Microsoft talks about new layout features in Word 2013

For the past few weeks, Microsoft has been offering some more information about Word 2013. The next version of the company's word processor, which is currently available in a free preview version, has a number of new features, including being able to edit PDF files and adding new options for touch-based hardware devices.

In the newest post on the official Word blog, Microsoft goes over some of the new ways that Word 2013 handles the layouts of documents. The new layout engine uses two separate features, Line Services and Page and Table Services. While these two features have been a part of previous versions of Word, Microsoft says, " ... They were never fully integrated into Word – we were able to use just a fraction of their goodness because we were working hard to maintain compatibility with the prior version."

This should allow for Word 2013 to have more accurate layouts of text documents. Microsoft states:

The end results are often subtle: text can be more evenly balanced across multiple columns, table cells can be more accurately auto-fit to their contents and figures’ positioning properties are more applied more faithfully.

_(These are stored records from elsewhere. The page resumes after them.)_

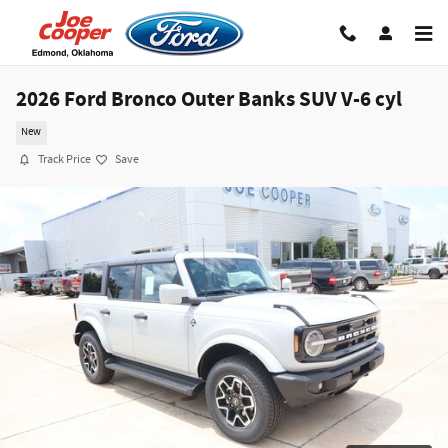
Skip to main content
2026 Ford Bronco Outer Banks SUV V-6 cyl
New
Track Price
Save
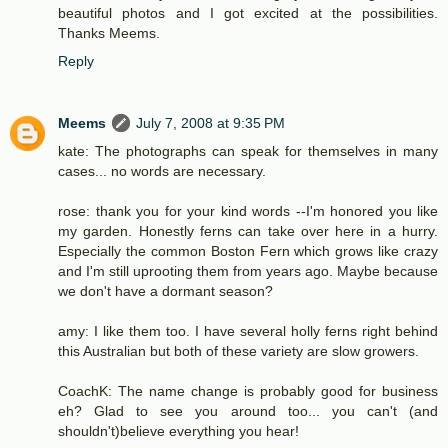
beautiful photos and I got excited at the possibilities.
Thanks Meems.
Reply
Meems
July 7, 2008 at 9:35 PM
kate: The photographs can speak for themselves in many
cases... no words are necessary.
rose: thank you for your kind words --I'm honored you like
my garden. Honestly ferns can take over here in a hurry.
Especially the common Boston Fern which grows like crazy
and I'm still uprooting them from years ago. Maybe because
we don't have a dormant season?
amy: I like them too. I have several holly ferns right behind
this Australian but both of these variety are slow growers.
CoachK: The name change is probably good for business
eh? Glad to see you around too... you can't (and
shouldn't)believe everything you hear!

Word 2013 should also allow for its users to try out some new design layouts. For example, it can now text around a figure in a header as shown in the image above. It also lets footnotes support a different number of columns compared to the main part of a Word document. Finally, Word 2013 documents can now be "bottomless" for putting in larger images.

What about opening up Word 2013 documents in older versions of Word and vice versa? Microsoft says that older Word documents will always be opened first in Word 2013's compatibility mode. Documents can be converted into the Word 2013 version but Microsoft does advise that the layout of the document might change.

Microsoft also says, " ... documents created in Word 2013 mode may lay out differently when opened in the prior version.  If you work in an enterprise where sharing documents across versions of Word is common, a group policy exists to force all new documents to be created in compatibility mode."